Vamos refletir um pouco
sobre nossas escolhas, nossos costumes e compará-los com as escolhas e os
costumes de Deus. “JAVÉ Deus diz: “Os meus pensamentos não são como os
seus pensamentos, e eu não ajo como vocês. Assim como o céu está muito acima da terra, assim os meus
pensamentos e as minhas ações estão muito acima dos seus” (Is 55:8,9, NTLH). Na tragédia do meu próximo eu
encontro uma oportunidade para me examinar, enxergar a minha vida (não
conjecturar sobre a vida do meu próximo) e conversar com Jesus, pedir consolo
sobre os enlutados e feridos, e rogar a Deus que me tome e aos meus, pois a
Bíblia deixa claro que “preciosa é aos olhos de JAVÉ a morte dos
seus santos” (Sl 116:15). Ou seja,
na jornada de um filho de Deus, a morte não chega a hora que quer, mas no tempo
determinado e permitido pelo Senhor da vida! 

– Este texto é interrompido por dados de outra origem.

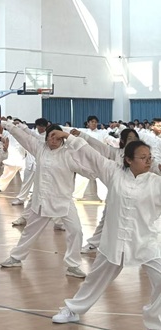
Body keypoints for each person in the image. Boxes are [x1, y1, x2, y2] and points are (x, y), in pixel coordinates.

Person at [52, 139, 161, 328]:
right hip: (114, 242)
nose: (148, 161)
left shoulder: (156, 182)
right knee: (94, 280)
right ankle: (72, 310)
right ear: (128, 159)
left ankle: (154, 321)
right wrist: (69, 137)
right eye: (143, 157)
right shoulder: (114, 173)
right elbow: (92, 155)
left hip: (145, 242)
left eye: (149, 157)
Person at [0, 123, 89, 278]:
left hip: (64, 201)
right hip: (42, 200)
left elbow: (87, 167)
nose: (53, 140)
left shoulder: (69, 154)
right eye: (50, 137)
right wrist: (7, 125)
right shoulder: (40, 148)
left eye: (57, 137)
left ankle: (73, 265)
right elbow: (23, 137)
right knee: (30, 231)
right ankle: (16, 258)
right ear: (46, 138)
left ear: (62, 138)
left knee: (76, 231)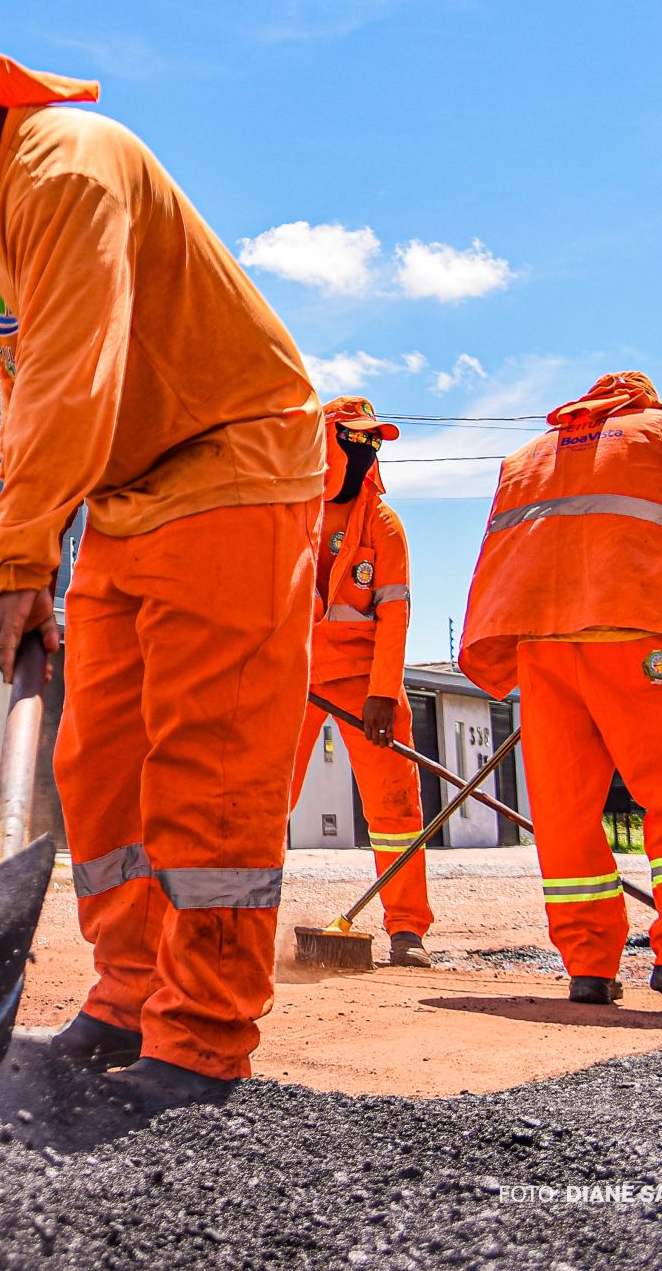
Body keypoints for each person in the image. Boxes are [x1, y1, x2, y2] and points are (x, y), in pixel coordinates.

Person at [0, 9, 322, 1109]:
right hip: (124, 489)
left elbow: (70, 373)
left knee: (207, 765)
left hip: (232, 459)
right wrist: (42, 541)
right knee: (98, 767)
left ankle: (197, 1039)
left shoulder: (68, 164)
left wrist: (17, 557)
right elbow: (23, 374)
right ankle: (128, 993)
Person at [456, 371, 662, 1011]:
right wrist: (647, 572)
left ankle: (590, 967)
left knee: (565, 809)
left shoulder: (526, 456)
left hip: (541, 641)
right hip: (632, 630)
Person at [288, 396, 432, 966]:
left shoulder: (384, 524)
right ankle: (241, 921)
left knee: (396, 809)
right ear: (328, 444)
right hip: (293, 677)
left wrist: (380, 693)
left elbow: (395, 612)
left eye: (372, 444)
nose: (367, 450)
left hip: (364, 682)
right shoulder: (292, 510)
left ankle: (407, 931)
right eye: (355, 439)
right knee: (263, 804)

Portanto, vamos reconhecer que
Jesus é o doador de nossa existência, entregar nossa vida frágil nas mãos
toda-poderosas dEle, cumprir os pensamentos e propósitos de Deus e descansar em
Sua onipotência. Nenhum filhinho de Jesus morre em vão assim como Ele mesmo não
morreu em vão! Mas, posso dizer o mesmo se minha vida não é de Deus (pelo menos
não reconheço este fato)? O que dizer se os planos de Deus e os meus planos não
são os mesmos? O que esperar se não estou me preparando para encontrar-me com o
meu Criador na “breve” volta de Jesus? Meus pés sempre apontam na
 direção de onde quero chegar e sempre, sempre ao lado de um par de pés
existe um dos donos dos dois únicos destinos possíveis (vida eterna e morte
eterna) – Jesus ou Satanás. 
Oxalá os meus e os teus pés estejam ao lado dos pés
marcados do Senhor Jesus. Marcados pelo amor. Amor por mim e por ti. Marcados
com muita dor, para que não precisássemos passar pela dor da morte eterna.

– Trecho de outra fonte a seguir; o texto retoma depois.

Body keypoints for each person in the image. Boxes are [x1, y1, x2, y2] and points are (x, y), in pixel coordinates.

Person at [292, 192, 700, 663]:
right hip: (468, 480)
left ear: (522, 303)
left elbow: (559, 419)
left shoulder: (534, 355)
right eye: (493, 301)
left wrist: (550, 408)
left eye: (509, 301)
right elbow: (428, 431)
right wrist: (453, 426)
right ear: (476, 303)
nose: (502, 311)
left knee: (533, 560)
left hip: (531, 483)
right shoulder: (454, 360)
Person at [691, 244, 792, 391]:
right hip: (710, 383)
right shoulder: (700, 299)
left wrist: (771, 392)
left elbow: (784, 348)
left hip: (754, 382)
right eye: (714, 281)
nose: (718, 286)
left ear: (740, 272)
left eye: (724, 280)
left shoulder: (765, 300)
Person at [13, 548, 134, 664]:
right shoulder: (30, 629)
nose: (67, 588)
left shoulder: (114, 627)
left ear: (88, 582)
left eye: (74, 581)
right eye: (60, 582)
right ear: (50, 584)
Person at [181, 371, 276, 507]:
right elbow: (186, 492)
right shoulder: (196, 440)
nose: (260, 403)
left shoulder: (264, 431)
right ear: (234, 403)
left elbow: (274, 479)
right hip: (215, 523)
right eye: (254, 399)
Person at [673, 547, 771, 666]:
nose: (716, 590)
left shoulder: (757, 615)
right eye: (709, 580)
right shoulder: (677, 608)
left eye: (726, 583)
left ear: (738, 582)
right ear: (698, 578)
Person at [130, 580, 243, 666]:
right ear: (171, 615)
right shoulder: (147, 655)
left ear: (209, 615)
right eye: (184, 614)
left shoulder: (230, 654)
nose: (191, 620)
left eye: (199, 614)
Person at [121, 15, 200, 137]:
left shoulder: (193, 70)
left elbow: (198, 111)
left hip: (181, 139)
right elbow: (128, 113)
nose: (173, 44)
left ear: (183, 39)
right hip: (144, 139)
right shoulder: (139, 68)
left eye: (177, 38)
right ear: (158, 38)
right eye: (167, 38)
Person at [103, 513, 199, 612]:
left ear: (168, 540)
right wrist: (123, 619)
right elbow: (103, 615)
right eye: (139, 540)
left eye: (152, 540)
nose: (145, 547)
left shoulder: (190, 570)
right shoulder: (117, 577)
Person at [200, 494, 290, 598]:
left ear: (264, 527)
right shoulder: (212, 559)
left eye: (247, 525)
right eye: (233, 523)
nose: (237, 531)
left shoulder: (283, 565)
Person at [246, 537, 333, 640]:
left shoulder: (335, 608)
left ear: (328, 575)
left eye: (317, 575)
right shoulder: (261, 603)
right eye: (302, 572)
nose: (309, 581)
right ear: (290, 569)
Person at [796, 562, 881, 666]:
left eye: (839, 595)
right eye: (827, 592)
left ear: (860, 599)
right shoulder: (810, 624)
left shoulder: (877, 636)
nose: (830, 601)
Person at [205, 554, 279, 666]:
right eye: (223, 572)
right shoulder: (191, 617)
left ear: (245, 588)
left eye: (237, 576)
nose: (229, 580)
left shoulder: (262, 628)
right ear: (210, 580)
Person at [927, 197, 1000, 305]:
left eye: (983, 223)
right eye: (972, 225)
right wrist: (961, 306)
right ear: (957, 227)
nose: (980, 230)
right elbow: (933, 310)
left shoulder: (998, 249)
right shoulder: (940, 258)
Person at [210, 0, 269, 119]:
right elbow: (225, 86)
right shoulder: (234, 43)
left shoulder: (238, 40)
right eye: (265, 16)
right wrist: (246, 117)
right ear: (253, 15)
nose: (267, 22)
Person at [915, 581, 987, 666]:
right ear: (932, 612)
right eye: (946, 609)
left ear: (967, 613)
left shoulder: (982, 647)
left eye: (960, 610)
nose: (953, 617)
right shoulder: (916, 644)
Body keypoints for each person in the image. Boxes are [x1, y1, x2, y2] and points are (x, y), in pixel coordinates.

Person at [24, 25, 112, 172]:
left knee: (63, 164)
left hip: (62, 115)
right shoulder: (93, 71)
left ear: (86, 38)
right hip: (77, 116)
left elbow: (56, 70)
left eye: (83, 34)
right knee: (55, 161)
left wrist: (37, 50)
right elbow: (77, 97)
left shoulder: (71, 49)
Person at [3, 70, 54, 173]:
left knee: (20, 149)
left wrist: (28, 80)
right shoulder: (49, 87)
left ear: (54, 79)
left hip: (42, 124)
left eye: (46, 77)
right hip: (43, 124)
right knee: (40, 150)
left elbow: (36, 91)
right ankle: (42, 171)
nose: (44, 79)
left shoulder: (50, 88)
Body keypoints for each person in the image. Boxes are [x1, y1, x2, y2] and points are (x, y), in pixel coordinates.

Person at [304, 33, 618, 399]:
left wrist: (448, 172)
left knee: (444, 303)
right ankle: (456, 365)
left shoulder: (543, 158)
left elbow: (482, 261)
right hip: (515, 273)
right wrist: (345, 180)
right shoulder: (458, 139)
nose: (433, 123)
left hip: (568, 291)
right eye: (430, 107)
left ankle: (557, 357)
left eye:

Nossos pés foram dados por Deus. Vamos permitir que eles sejam marcados pelo
serviço aos semelhantes, não por tatuagens inúteis. Que nossos pés sigam a
estrada que Deus apontar e não a que escolhemos por conta própria! E ao nos
depararmos com alguma tragédia, confiantemente teremos a certeza de que Aquele
que guiou nossos pés até ali, não permitirá que nossa caminhada no chão da vida
tenha sido em vão! “Pois eu estou certo de que Deus, que começou
esse bom trabalho na vida de vocês, vai continuá-lo até que ele esteja completo
no Dia de Cristo Jesus” (Fp 1:6, NTLH). “Então,
ouvi uma voz do céu, dizendo: Escreve: Bem-aventurados os mortos que, desde
agora, morrem no Senhor. Sim, diz o Espírito, para que descansem das suas
fadigas, pois as suas obras os acompanham” (Ap 14:13). Hendrickson Rogers

0 thoughts on “As tragédias em Auschwitz e Santa Maria. Nossos pés e a morte!

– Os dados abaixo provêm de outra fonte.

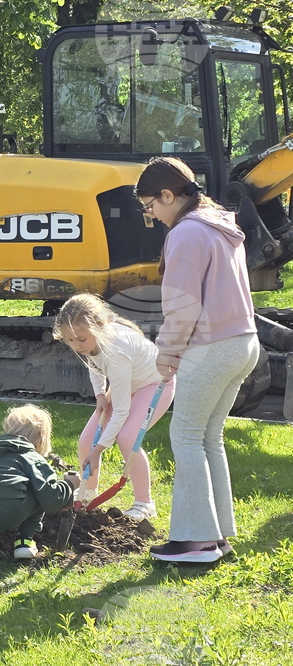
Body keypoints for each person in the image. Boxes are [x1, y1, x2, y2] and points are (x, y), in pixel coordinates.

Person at [135, 157, 258, 563]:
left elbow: (183, 306)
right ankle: (218, 535)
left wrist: (166, 353)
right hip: (242, 342)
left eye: (150, 204)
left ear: (168, 195)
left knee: (186, 437)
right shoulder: (220, 225)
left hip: (211, 346)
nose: (150, 213)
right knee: (208, 438)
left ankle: (196, 541)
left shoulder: (187, 233)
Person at [52, 293, 175, 520]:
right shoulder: (92, 343)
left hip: (154, 385)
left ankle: (145, 503)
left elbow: (121, 411)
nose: (76, 346)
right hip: (125, 383)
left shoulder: (116, 350)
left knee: (127, 437)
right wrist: (99, 394)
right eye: (70, 340)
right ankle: (87, 490)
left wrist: (99, 451)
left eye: (81, 339)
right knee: (86, 440)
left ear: (99, 328)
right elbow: (93, 363)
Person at [0, 404, 79, 564]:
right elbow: (51, 499)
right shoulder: (31, 457)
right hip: (12, 512)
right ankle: (24, 543)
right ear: (41, 439)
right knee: (37, 490)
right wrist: (68, 485)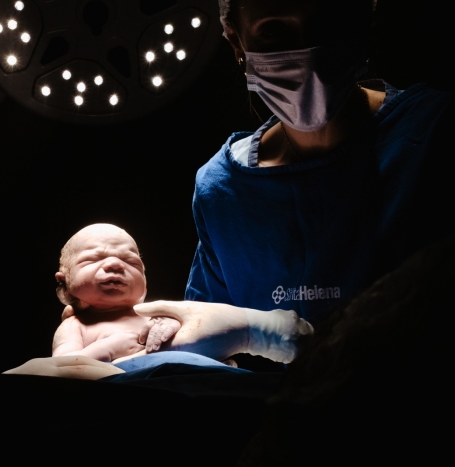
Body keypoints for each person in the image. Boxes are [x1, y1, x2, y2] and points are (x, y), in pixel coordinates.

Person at [133, 0, 453, 367]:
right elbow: (209, 363)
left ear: (365, 20)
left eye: (327, 23)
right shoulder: (223, 190)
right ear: (236, 41)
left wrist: (264, 334)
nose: (307, 50)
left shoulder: (433, 136)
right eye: (273, 31)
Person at [51, 224, 149, 362]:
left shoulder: (154, 316)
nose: (116, 264)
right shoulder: (76, 325)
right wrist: (107, 349)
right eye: (93, 259)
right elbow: (58, 366)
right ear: (65, 284)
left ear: (144, 284)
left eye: (131, 262)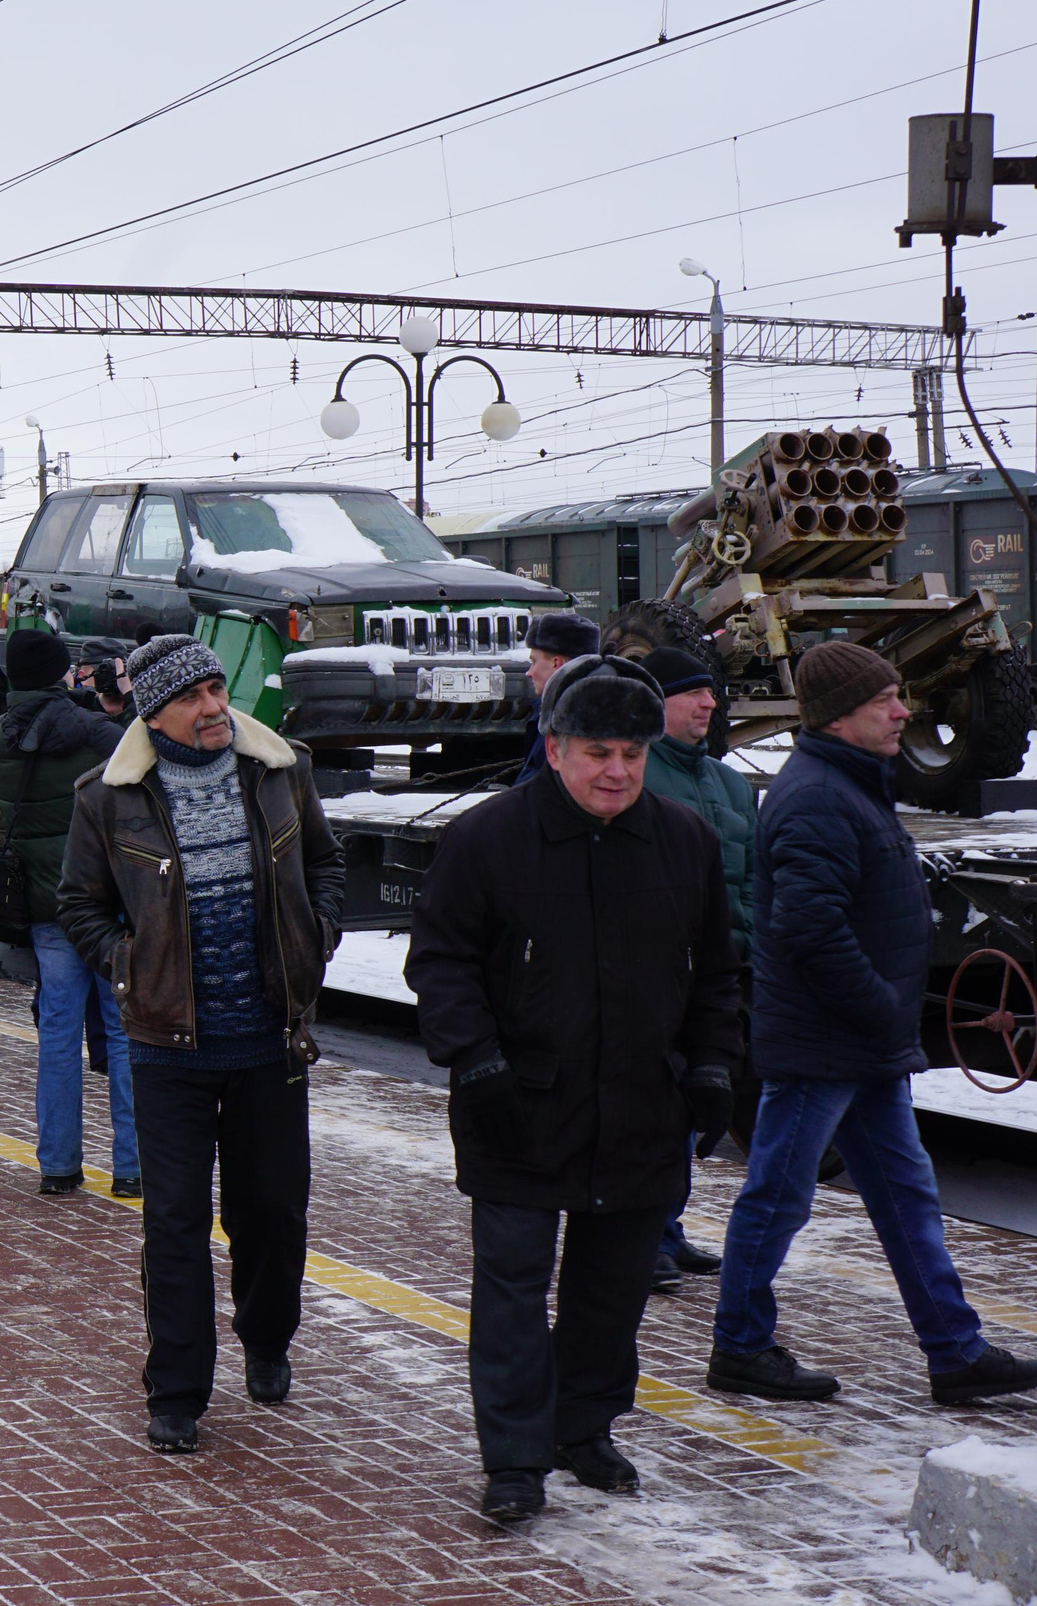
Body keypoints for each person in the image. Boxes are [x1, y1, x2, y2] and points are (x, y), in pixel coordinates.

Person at [406, 653, 738, 1523]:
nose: (617, 770)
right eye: (597, 751)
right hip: (517, 1102)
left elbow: (715, 974)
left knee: (613, 1285)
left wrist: (711, 1064)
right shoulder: (486, 840)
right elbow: (439, 962)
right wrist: (473, 1059)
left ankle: (582, 1426)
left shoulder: (684, 841)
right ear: (554, 749)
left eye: (631, 751)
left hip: (639, 1104)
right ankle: (514, 1457)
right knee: (513, 1286)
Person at [710, 641, 1037, 1408]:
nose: (904, 712)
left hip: (861, 1046)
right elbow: (807, 928)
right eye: (886, 700)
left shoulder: (850, 784)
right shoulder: (819, 796)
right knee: (778, 1197)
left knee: (905, 1197)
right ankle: (739, 1345)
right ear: (838, 716)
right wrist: (882, 1006)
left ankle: (956, 1352)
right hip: (826, 1047)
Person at [56, 634, 345, 1460]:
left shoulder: (281, 769)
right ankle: (177, 1390)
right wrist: (125, 963)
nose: (215, 707)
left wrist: (315, 935)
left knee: (271, 1210)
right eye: (195, 697)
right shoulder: (107, 797)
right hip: (166, 1046)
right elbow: (78, 901)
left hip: (268, 1040)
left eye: (218, 689)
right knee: (175, 1223)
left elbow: (326, 864)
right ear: (156, 714)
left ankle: (266, 1338)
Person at [0, 629, 133, 1195]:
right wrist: (116, 699)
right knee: (123, 1032)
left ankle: (58, 1165)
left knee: (57, 1033)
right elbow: (139, 770)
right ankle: (133, 1168)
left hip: (48, 908)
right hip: (108, 905)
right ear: (60, 673)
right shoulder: (93, 729)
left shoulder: (1, 736)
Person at [637, 644, 757, 1292]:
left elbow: (757, 879)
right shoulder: (637, 777)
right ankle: (646, 1233)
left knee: (691, 1108)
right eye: (694, 693)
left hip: (723, 973)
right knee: (658, 1107)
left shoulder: (732, 783)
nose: (710, 704)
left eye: (711, 693)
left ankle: (667, 1227)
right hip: (659, 975)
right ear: (657, 703)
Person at [512, 612, 600, 787]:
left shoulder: (560, 715)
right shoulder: (596, 703)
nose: (529, 672)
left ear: (556, 664)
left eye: (534, 662)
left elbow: (539, 788)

  1. Reencarnação explica tudo meu amigo. Entendo seu ponto de vista, mas é antiquado e ineficiente para explicar os acontecimentos humanos. Não tenha medo de crescer, de enxergar que Deus não quer uma palavra sagrada, e sim atitudes no bem, e vontade de crescer, e cada vez mais tentar descobrir os mistérios que nos rondam, que só o amor e a ciência podem nos revelar.

  2. A visao curta que temos de ver apenas a vida atual eh necessaria para que consigamos resgatar o que fizemos de errado no passado. Ou voces acham mesmo que a vida dos tofturadores dOs campos de concentracao estao com bida facil hoje em dia?